Heisserer was enticed by TV’s longer-form storytelling, allowing both creators and the audience to “spend time with these characters, grow things slowly,” he explains, “versus features, where you need to find a succinct story and really have a beginning, middle, and end that you can get to in two hours.” 

But on a more personal level, he also wanted more time to develop lasting professional bonds. On a film, he says, “Everybody knows there’s a terminus, and they’ll be thinking about the [project they’re doing] after it. And from a screenwriting perspective, you’re one of the more disposable elements in that. I had such an amazing time working with [‘Arrival’ director] Denis Villeneuve and Amy Adams and people like that—it made me hungry to develop relationships that didn’t end after x number of weeks. And that’s what TV offers you.”
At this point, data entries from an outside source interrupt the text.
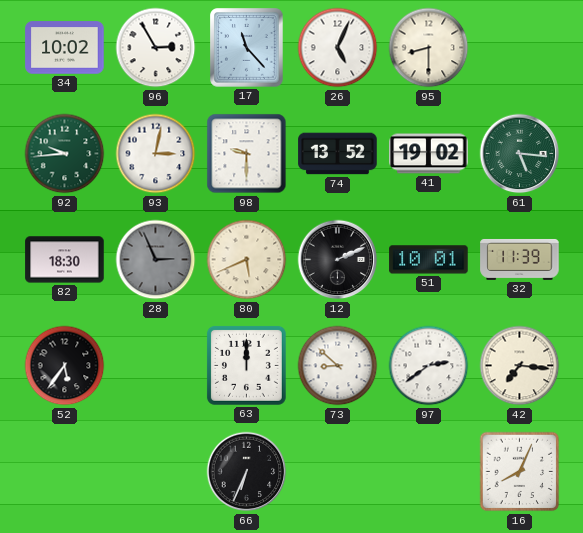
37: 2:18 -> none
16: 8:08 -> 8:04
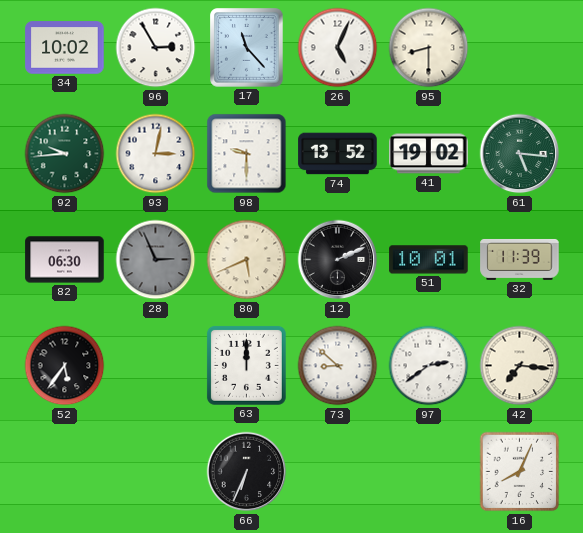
82: 18:30 -> 06:30
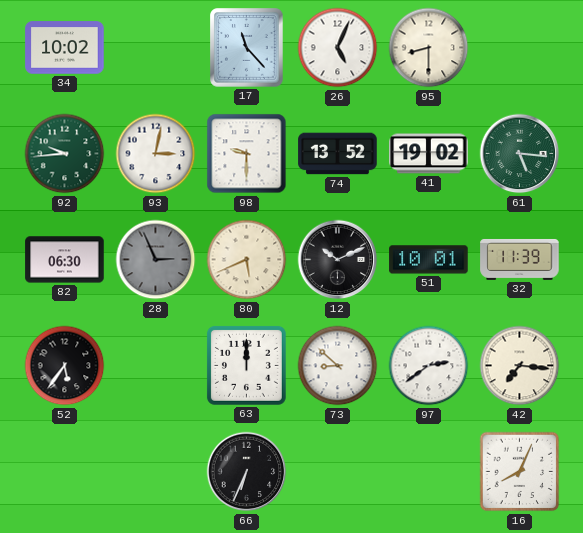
96: 2:55 -> none
12: 2:11 -> 10:11
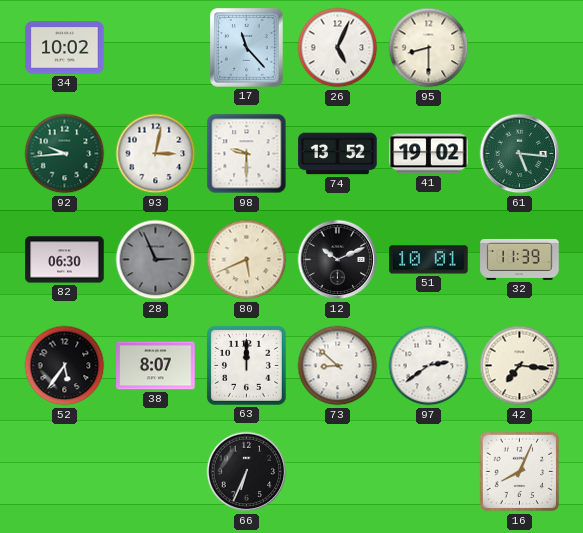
38: none -> 8:07
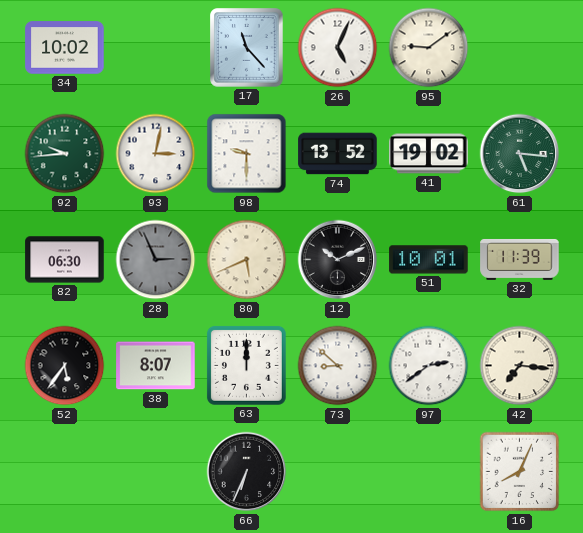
95: 8:30 -> 9:09
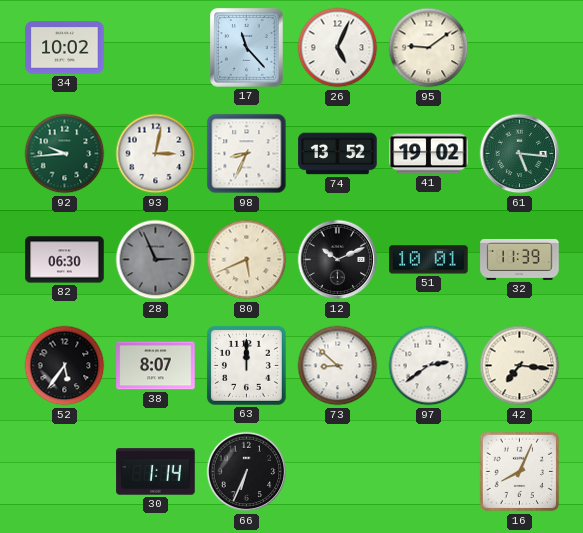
98: 9:30 -> 8:34
30: none -> 1:14
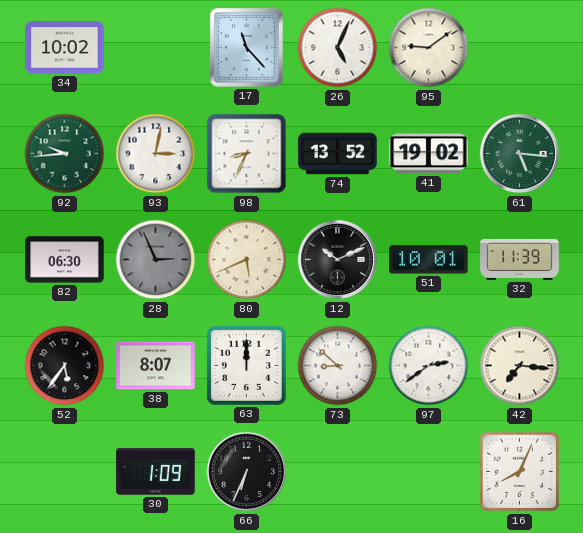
30: 1:14 -> 1:09
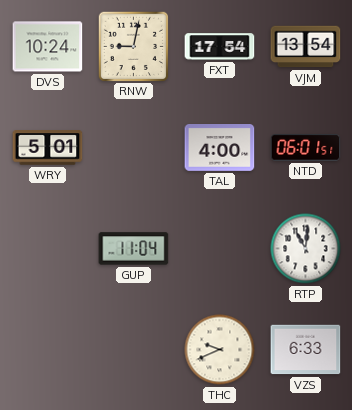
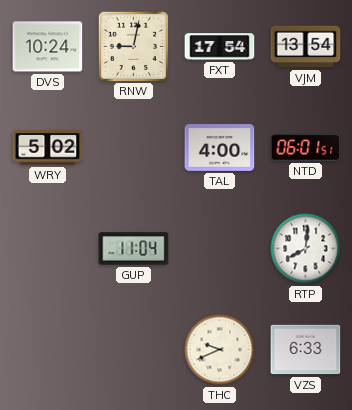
WRY: 5:01 -> 5:02
RTP: 11:01 -> 8:01
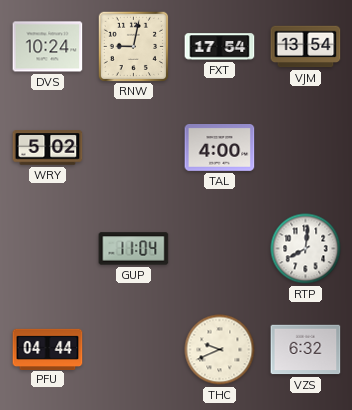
NTD: 06:01 -> none
PFU: none -> 04:44
VZS: 6:33 -> 6:32
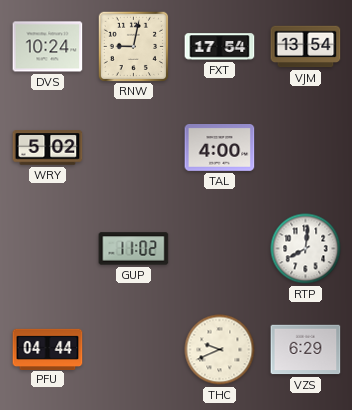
GUP: 11:04 -> 11:02
VZS: 6:32 -> 6:29
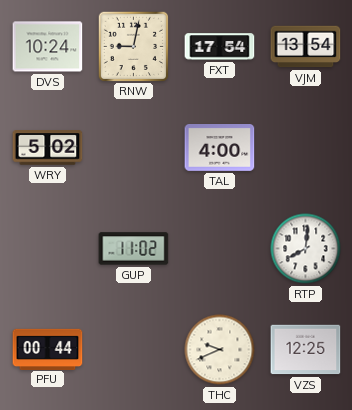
PFU: 04:44 -> 00:44
VZS: 6:29 -> 12:25
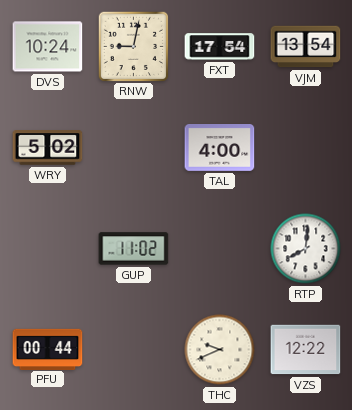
VZS: 12:25 -> 12:22
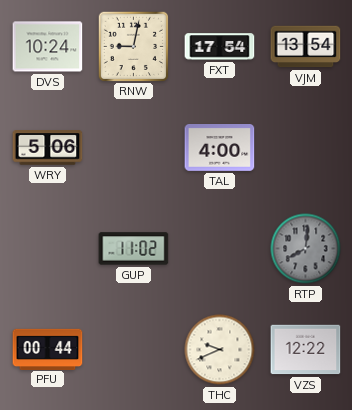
WRY: 5:02 -> 5:06
RTP dial: white -> grey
That same thinking meant he and the rest of the “Shadow and Bone” team were highly selective about who they hired, both in behind-the-scenes and on-camera roles. Particularly on a project brimming with talented newcomers, fostering a healthy, supportive environment was crucial for the final product. 
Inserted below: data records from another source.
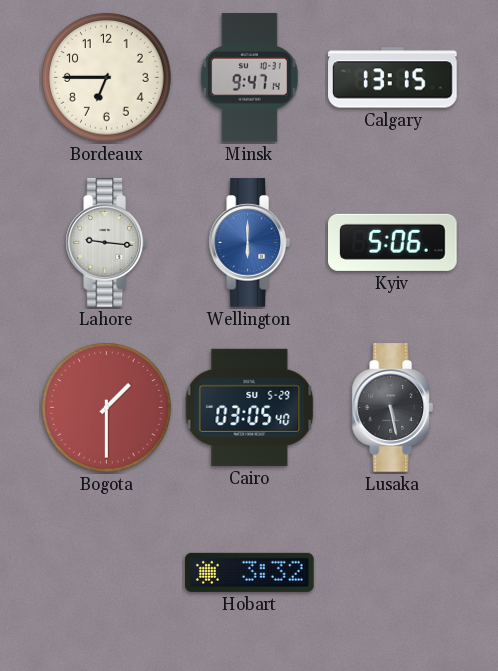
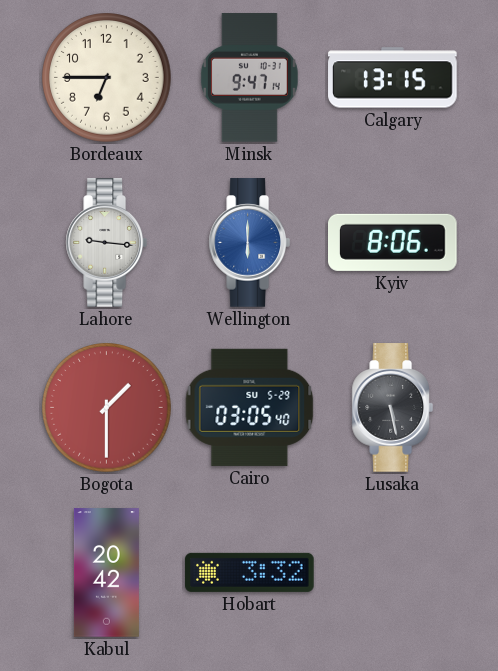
Kyiv: 5:06 -> 8:06
Kabul: none -> 20:42
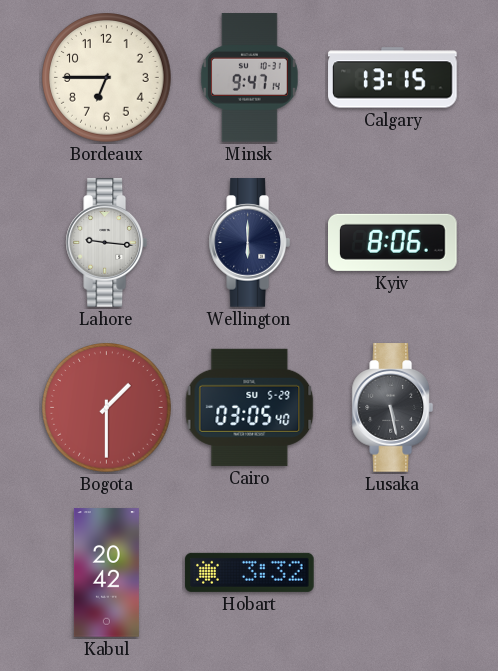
Wellington dial: blue -> navy
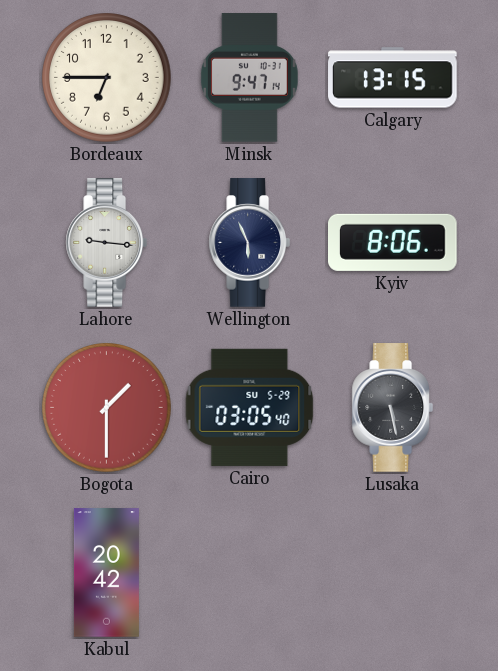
Wellington: 6:00 -> 5:56
Hobart: 3:32 -> none
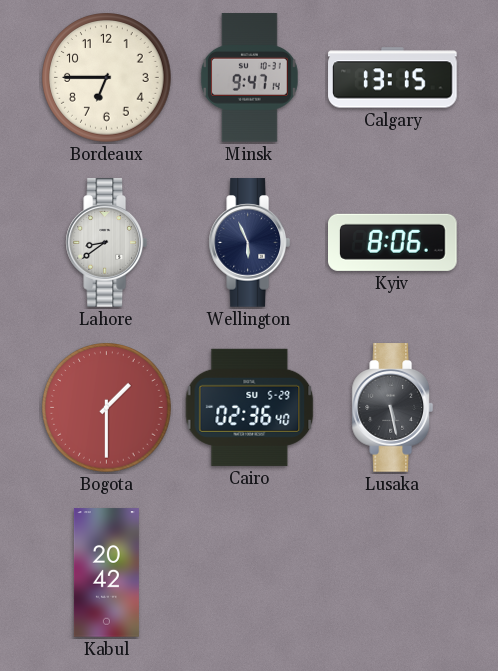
Lahore: 9:16 -> 8:39
Cairo: 03:05 -> 02:36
“I had a staunch ‘no assholes’ policy,” he says. “In my experience, actors have to really get into a vulnerable place, and to take risks—in particular young actors; they’re impressionable, and you want to just set the right pace for them. We wound up with a group of people who are best friends now, in addition to being great performers who really sank into their roles.”

Now, as an apparent “success story,” Heisserer is still apprehensive about giving advice. The fact is, he insists, that it’s hard and it’s going to feel hard. But that shouldn’t stop you. 

“I had written 13 screenplays by the time I finally got my first ‘break’ in the business. And even now, I think I’ve written 76 screenplays and pilots,” he says. “There are so many weird ways to break into the business, but all of the ways are hard. And so, don’t beat yourself up if your first script doesn’t make it in. You have to keep swinging away at it.”